Después de la muerte de Yahiko, Nagato cambió drásticamente. Adoptó el nombre de Pain, se declaró a sí mismo dios y asumió la misión de traer la paz al mundo a través del dolor. Está convencido de que las personas nunca se entenderán sin el dolor compartido y por tanto está dispuesto a destruir aldeas enteras para crear breves períodos de calma en la cadena interminable del odio. A pesar de la crueldad de sus métodos, conserva restos de su antigua nobleza: es indulgente con quienes están dispuestos a cooperar, llora a sus compañeros caídos de Akatsuki, no tolera insultos hacia sus aliados y trata a los enemigos fuertes con respeto.
Como líder de Akatsuki, Nagato irradia carisma y tranquila confianza en sí mismo.
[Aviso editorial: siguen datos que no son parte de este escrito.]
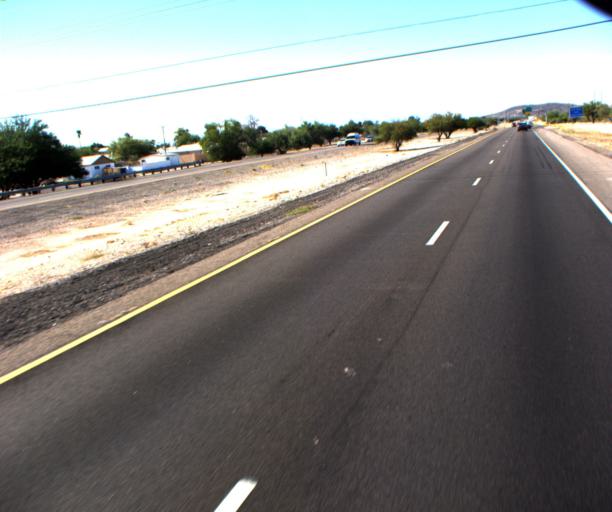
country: US
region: Arizona
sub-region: Pima County
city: Drexel Heights
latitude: 32.1482
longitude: -110.9868
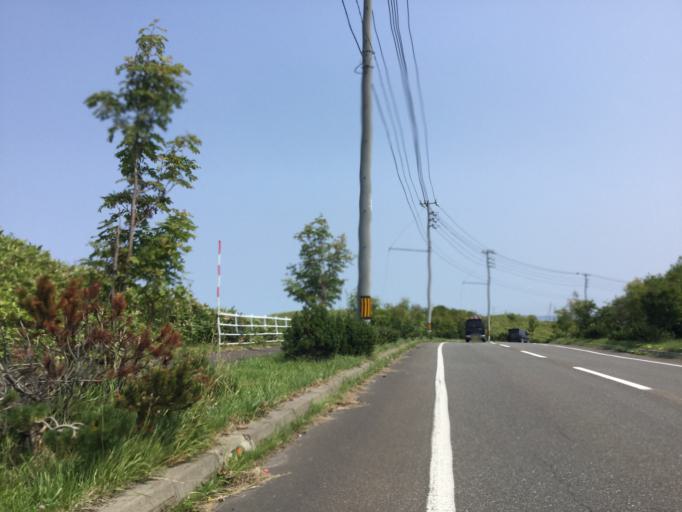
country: JP
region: Hokkaido
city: Wakkanai
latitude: 45.3863
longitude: 141.7290
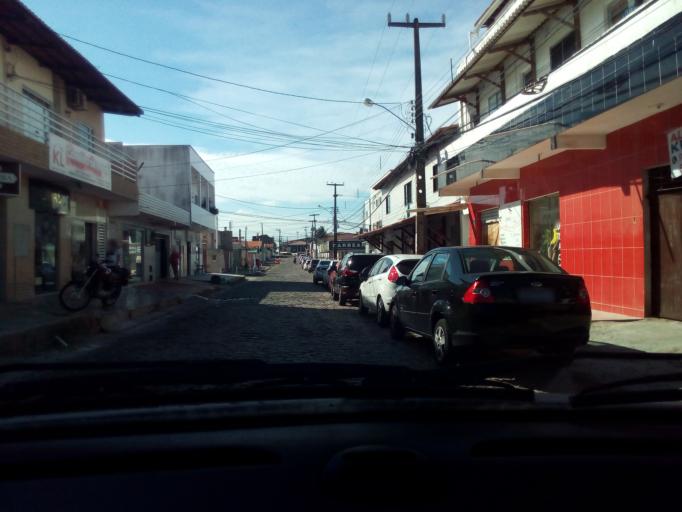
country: BR
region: Rio Grande do Norte
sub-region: Parnamirim
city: Parnamirim
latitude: -5.8876
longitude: -35.2008
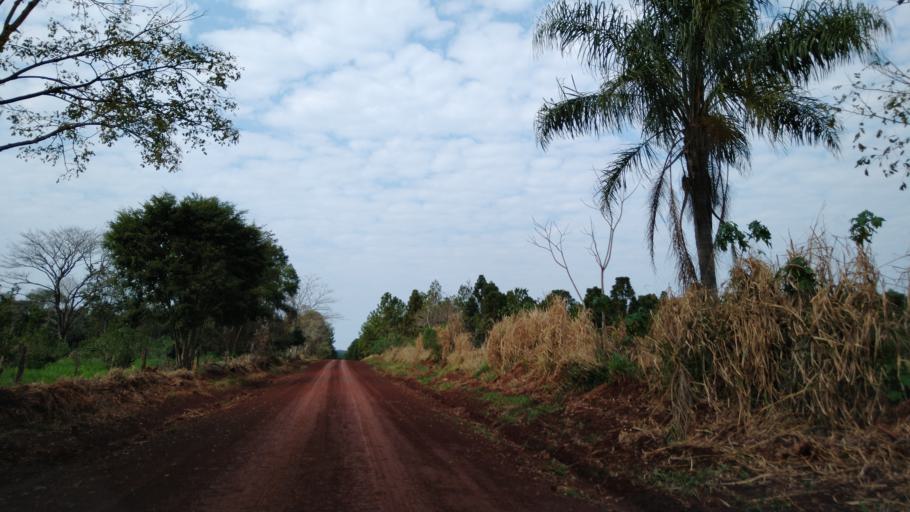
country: AR
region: Misiones
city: Capiovi
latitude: -26.9576
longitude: -55.0607
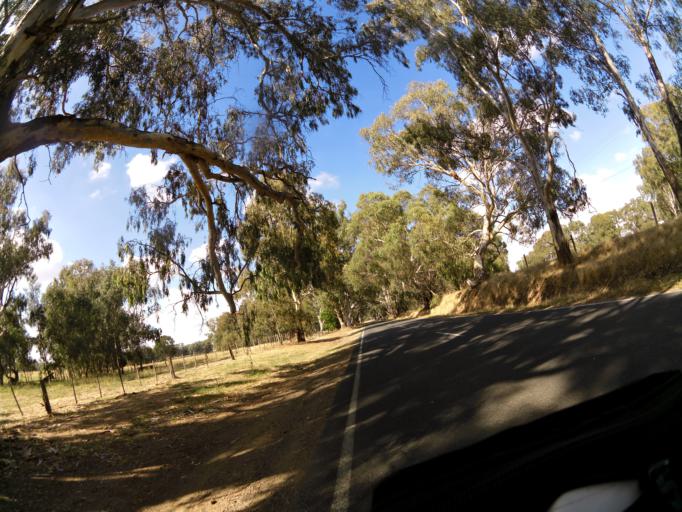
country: AU
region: Victoria
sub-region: Benalla
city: Benalla
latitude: -36.5677
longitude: 145.9931
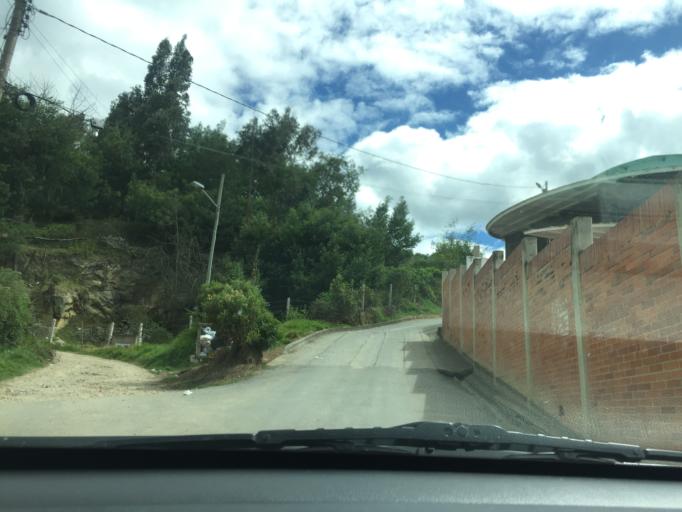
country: CO
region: Cundinamarca
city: Tocancipa
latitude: 4.9679
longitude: -73.8993
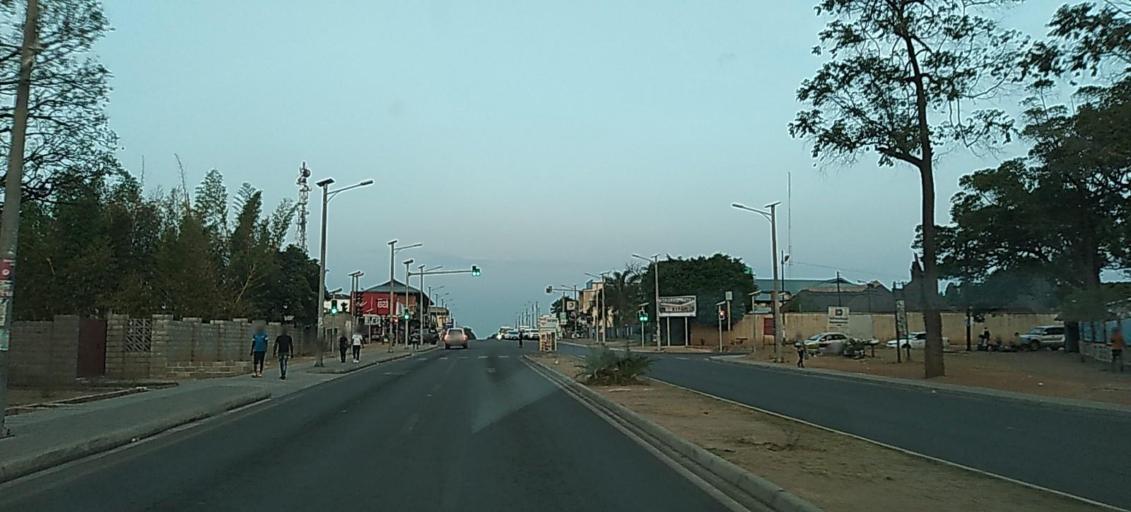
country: ZM
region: Copperbelt
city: Chingola
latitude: -12.5463
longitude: 27.8625
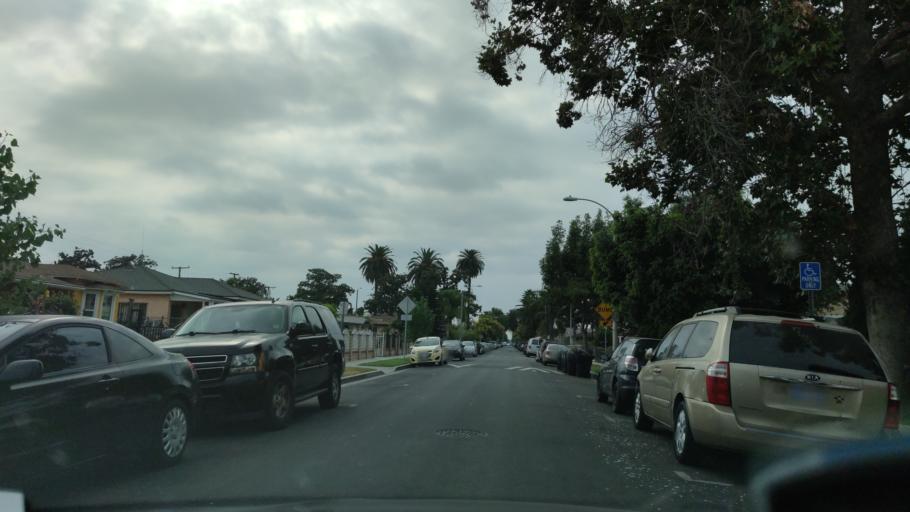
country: US
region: California
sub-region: Los Angeles County
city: Maywood
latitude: 33.9925
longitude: -118.1903
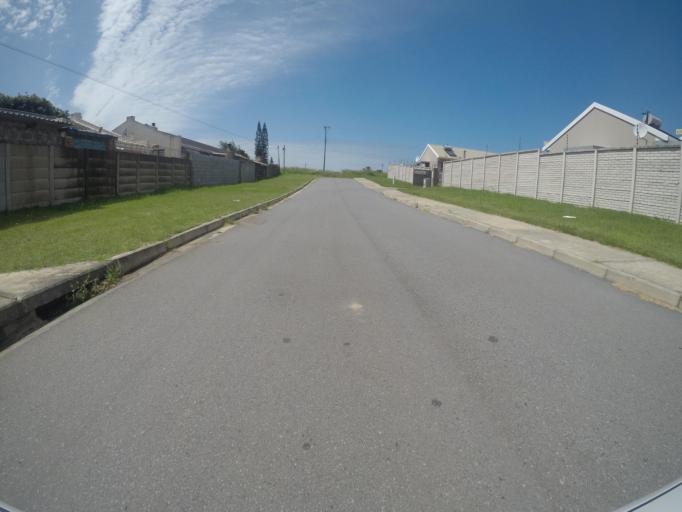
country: ZA
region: Eastern Cape
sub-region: Buffalo City Metropolitan Municipality
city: East London
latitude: -32.9533
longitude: 27.9967
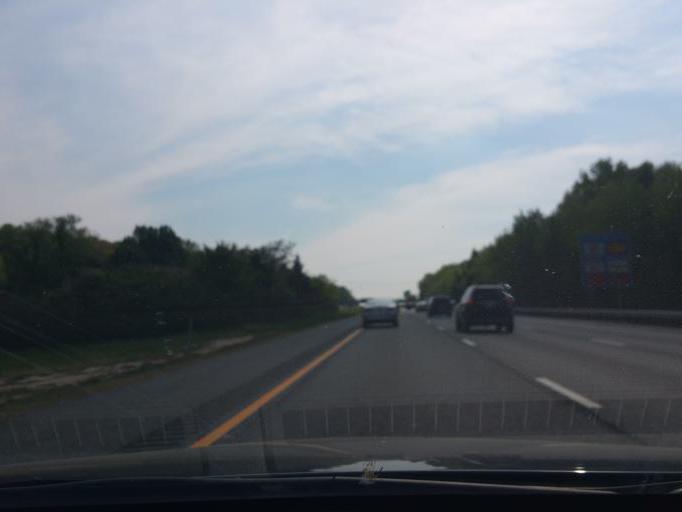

Es paciente con la insolencia de Hidan, llama a su comportamiento infantil, y no duda en entrar en combate con cualquier oponente. En conversaciones sobre la naturaleza de la guerra es razonable e incluso filosófico, pero sus visiones sobre la humanidad son pesimistas: cree que siempre se encontrarán razones para la guerra porque el conflicto está arraigado en la naturaleza humana. Sin embargo, en lo más profundo de su alma reconoce que él mismo sigue siendo solo un hombre común que busca la paz a través de los medios a su disposición.